Bracing for the ‘big one’

It can happen any day, and if it is of a particularly destructive magnitude and lethally nearby, no part of the country would be safe.

New Zealand earthquake 5 GALLERY 465 (photo credit: AP Photo/New Zealand Herald, Mark Mitchell)
New Zealand earthquake 5 GALLERY 465
(photo credit: AP Photo/New Zealand Herald, Mark Mitchell)
Straddling as we do a major geological fault-line – the Afro-Syrian rift – where two restless tectonic plates rub against each other, it’s only natural that following tragedies such as New Zealand’s, we focus yet again on our own acute vulnerability.
The Dead Sea and Jordan Valley are the physical manifestations of the aforementioned rift in our country. Geologists caution us that an above-7-on-the-Richter-Scale quake is probable sometime within the next 50 years. It can happen any day, and if it is of a particularly destructive magnitude and lethally nearby, no part of the country would be safe.

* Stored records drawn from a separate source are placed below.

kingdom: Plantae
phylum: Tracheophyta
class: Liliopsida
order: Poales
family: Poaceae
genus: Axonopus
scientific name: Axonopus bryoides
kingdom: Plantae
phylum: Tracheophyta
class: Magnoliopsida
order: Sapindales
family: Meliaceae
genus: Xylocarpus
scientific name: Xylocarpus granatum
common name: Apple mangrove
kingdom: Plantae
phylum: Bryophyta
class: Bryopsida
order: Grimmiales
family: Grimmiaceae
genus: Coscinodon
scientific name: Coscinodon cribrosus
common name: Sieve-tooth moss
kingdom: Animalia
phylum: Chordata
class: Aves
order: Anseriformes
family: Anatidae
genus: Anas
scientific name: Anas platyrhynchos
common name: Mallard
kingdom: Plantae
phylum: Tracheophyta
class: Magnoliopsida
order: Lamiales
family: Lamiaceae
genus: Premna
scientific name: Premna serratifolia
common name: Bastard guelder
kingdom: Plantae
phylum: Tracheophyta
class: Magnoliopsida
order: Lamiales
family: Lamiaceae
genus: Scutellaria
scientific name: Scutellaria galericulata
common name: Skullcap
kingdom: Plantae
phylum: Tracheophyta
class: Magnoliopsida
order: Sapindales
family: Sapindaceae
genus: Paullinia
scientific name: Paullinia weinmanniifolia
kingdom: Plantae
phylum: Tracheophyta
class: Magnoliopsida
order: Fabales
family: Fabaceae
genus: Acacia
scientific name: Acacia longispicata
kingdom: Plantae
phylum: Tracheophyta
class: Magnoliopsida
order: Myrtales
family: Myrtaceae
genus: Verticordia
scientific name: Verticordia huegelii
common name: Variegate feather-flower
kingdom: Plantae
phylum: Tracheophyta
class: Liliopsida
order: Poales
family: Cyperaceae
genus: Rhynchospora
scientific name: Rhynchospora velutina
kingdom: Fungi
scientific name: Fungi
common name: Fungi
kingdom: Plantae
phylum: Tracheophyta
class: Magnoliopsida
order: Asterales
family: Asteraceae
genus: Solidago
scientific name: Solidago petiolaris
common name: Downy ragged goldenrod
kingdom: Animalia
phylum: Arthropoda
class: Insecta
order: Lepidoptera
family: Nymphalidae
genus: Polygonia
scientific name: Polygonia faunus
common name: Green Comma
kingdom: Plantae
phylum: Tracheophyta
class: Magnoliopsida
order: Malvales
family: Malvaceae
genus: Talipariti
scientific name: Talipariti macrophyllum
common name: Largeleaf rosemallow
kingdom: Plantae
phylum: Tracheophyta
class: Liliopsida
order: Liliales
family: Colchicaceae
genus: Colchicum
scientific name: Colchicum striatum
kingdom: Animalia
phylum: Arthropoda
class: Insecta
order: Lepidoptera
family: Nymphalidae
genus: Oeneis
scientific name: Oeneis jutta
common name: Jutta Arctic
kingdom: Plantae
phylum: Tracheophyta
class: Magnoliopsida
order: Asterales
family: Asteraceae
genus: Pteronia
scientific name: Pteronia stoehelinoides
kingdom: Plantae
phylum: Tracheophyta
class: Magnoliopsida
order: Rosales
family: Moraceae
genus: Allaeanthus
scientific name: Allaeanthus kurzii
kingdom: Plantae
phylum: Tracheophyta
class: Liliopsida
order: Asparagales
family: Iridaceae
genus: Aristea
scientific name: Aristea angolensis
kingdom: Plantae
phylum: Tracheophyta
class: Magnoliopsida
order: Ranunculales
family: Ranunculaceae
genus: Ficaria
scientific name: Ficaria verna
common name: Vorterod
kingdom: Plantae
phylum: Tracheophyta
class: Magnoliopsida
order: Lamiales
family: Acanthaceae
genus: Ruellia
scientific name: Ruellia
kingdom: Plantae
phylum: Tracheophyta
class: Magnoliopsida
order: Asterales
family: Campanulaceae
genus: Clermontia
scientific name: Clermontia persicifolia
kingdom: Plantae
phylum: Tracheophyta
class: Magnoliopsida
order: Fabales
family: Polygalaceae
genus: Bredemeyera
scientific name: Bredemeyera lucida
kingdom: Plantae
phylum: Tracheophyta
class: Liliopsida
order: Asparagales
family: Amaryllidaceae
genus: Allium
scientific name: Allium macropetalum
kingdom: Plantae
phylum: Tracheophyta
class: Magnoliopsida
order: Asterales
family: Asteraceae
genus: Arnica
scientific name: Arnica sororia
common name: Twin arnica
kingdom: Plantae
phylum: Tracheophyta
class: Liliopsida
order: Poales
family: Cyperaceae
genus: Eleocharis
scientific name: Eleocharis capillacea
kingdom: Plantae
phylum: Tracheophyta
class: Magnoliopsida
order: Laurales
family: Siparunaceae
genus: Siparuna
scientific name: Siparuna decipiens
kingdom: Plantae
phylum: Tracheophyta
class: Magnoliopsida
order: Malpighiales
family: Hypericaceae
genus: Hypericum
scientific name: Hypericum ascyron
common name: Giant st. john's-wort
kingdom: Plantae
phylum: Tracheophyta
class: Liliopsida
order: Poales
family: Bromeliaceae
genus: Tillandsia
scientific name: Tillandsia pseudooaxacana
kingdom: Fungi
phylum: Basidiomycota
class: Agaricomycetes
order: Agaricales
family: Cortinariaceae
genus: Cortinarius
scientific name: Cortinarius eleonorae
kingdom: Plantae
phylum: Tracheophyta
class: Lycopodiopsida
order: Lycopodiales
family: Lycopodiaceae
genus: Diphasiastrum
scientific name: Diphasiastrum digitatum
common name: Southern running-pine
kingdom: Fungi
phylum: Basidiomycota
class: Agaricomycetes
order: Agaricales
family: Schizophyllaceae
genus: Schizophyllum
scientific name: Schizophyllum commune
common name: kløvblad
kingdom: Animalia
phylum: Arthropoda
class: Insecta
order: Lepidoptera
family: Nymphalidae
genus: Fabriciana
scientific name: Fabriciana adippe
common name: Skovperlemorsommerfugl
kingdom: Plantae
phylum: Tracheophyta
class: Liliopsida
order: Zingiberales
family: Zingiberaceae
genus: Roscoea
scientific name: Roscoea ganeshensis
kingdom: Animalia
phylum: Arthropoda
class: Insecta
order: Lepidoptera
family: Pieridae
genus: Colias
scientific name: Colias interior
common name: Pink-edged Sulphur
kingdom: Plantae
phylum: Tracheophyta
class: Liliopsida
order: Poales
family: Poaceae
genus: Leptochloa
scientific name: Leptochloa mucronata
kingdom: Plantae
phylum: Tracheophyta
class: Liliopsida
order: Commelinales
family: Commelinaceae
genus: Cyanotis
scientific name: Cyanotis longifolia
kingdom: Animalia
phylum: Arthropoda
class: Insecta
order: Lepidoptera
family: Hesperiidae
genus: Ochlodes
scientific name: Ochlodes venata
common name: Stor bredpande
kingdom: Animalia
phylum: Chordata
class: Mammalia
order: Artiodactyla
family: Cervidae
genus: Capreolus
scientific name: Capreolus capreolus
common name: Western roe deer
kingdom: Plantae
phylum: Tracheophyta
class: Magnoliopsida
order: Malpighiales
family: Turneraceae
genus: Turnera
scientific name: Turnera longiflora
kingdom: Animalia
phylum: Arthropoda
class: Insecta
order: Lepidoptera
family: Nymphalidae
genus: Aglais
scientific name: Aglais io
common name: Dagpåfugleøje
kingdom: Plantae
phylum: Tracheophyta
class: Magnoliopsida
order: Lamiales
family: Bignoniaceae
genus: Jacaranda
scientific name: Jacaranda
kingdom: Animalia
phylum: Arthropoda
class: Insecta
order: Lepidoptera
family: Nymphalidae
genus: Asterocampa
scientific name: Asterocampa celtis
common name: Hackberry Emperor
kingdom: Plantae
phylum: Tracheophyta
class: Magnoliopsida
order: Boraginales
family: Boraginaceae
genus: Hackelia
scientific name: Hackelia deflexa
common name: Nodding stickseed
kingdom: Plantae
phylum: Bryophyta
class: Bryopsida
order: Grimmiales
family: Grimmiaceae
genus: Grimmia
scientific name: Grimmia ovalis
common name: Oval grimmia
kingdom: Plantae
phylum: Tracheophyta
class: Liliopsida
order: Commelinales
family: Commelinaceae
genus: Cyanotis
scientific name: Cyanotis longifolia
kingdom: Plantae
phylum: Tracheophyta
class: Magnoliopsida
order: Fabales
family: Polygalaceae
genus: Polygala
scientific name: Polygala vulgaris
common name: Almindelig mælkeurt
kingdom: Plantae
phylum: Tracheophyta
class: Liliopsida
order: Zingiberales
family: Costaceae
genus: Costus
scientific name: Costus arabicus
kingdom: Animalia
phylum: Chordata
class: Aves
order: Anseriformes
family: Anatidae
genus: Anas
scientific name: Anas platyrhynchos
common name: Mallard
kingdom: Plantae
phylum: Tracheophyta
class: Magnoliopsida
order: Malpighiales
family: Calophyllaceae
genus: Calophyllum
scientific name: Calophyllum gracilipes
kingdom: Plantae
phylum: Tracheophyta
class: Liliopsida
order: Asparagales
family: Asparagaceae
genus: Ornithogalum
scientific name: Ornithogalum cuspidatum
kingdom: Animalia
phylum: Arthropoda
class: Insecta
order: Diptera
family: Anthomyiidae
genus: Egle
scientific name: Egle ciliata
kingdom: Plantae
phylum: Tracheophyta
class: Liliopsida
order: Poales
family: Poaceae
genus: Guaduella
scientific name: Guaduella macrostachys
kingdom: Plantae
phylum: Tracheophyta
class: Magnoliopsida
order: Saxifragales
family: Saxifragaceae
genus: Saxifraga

Committees aplenty have been set up and have compiled expert recommendations on shoring up existing structures and preparing for a disaster that could come again; the quake we experienced in 1927, bad as it was, wasn’t the “big-one.” Experts warn that we’re due to experience a once-in-a-millennium mega-event soon. The last one of that magnitude occurred in 1033. We’re infinitely more densely populated nowadays, and hence incomparably more at risk.
What all the talk has produced thus far are scare-mongering commercials geared to induce the citizenry to reinforce existing buildings constructed before 1980, when more stringent codes went into effect (though nobody has yet examined how scrupulously those codes were actually implemented).
There’s a business aspect to all this. A state-sponsored program known by the Hebrew acronym TAMA-38 proposes to buttress and expand older apartment houses at no cost to the residents, while the contractors who do the job are compensated by being granted the right to construct extra floors and sell off the new flats. There’s considerable enticement here to homeowners – besides increased seismic safety, they are offered upgrades and substantial renovations, seemingly for free.
Superficially, at least, this looks like a win-win scheme – a dream formula where everyone benefits and the public coffers aren’t emptied. So why hasn’t the program taken off? Why has there been no mass rush to reap the advantages it ostensibly offers?
Red tape is part of the problem. Not all municipalities are eager to issue permits, as the potential for overcrowding and deterioration in urban quality of life is exacerbated. The natural conservatism of inhabitants plays a role as well.
Then there’s the particularly vexing reality of incentive. The greatest hazards exist for those towns closest to the rift. Ironically, however, locations like Beit She’an aren’t prime real estate. Their underprivileged residents haven’t the wherewithal to finance their own projects, while contractors are unlikely to invest in locations where sales of new flats won’t net much.
THE GIST of pro-and-con argumentation featured in a recent exchange between Tel-Aviv Mayor Ron Hulda’i and the head of the National Earthquake Preparedness Committee, Dr. Avi Shapira.
Shapira complained that Tel Aviv was dragging its feet on approving TAMA-38 projects. Huldai fired back that TAMA’s PR campaign “was born in sin. It terrifies the public without offering true solutions... Does TAMA help those in the greatest-risk areas, like Hatzor, Kiryat Shmona and Beit She’an, where economic conditions make it unfeasible? What can frightened citizens do?... TAMA-38 is make-believe. It creates planning ambiguities, promotes impossible expectations and in its five years has actually accomplished very little. Furthermore, there is no certainty that it sufficiently strengthens buildings... It is better to tell the public the truth, even if it is unpleasant.”
Huldai’s doubts are echoed by Prof. David Yankelevsky of the Technion Civil Engineering Faculty, who charges that “TAMA-38 is no plan. It provides no guidelines on how to quakeproof buildings, on which buildings should be reinforced, etc.”
We don’t presume to judge. This is far over the heads of non-professionals. We’re nonetheless perturbed by the doubts voiced. Most folks cannot assess the sturdiness of their homes. Many are loath to rely on the opinions of contractors with vested interests.
What is needed urgently is a disinterested, broad and universally available public framework that would objectively survey all pre-1980 buildings and suggest to residents what can plausibly be done to quakeproof them.
Obviously, merely dispensing practical advice costs money – to say nothing of later retrofitting old structures. But it’s better than any alternative.